Amazon.com: First of all, how would you define Pacific Northwest cuisine?
Douglas: That's a cheap question.
Amazon.com: Too easy?
Douglas: [Laughs] Well, I've only been asked it for 25 years now and it's still a hard one to come by. I think it's in the context of a restaurant and for me restaurants are so much more than just their cuisine. I think the Seattle restaurant scene is a really fun--really up and down the Pacific Northwest coast. Portland's the same way... Vancouver. There's a certain sense of approachability. A certain sense of product. A celebration of the amazing bounty that we have here. Pacific Northwest cuisine is really about--kind of the same regionality that every other region has--things that come from here. I think the best way to explain to somebody from "the outside" is to use the salmon explanation.

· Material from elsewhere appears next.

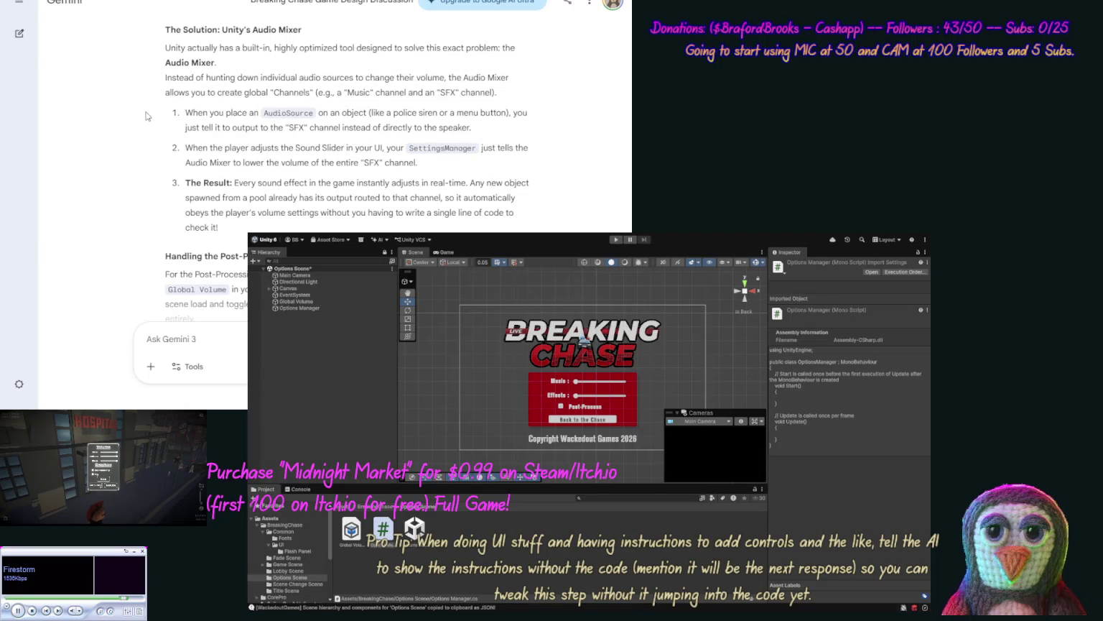
{"action": "scroll", "coordinate": [130, 129], "scroll_direction": "down", "scroll_amount": 3}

When you are a chef in New York City or in Florida or in Dallas and you want salmon on your menu tonight you call your fish broker and you order salmon. You have some fresh salmon? Yeah? I'll take some salmon tonight. In Seattle, when you want salmon on your menu you call your fish guy and you say, What kind of salmon do you have tonight? Coho? King? Silvers? Keta? Where was it caught? What river? Campbell River? Yukon River? Copper River? Columbia River? Who caught it? Was it brought up right on the boat? Was it troll-caught? Gill-netted? Pursing caught? How was it bled? Did they bleed it right there on the boat or did they wait till they got to the dock and take it to the dockhouse and then take care of all the fish at one time? Or, as that fish was brought up, did somebody stop, bleed it, and pack its belly with ice and put it in the hold and go back three hours later to the shore and that afternoon put it on an Alaska Airlines jet down to Seattle? Oh, I'll take that one! I'll take that salmon that was King, troll-caught, boat-bled, caught this morning, on a plane this afternoon. That's the fish that I want!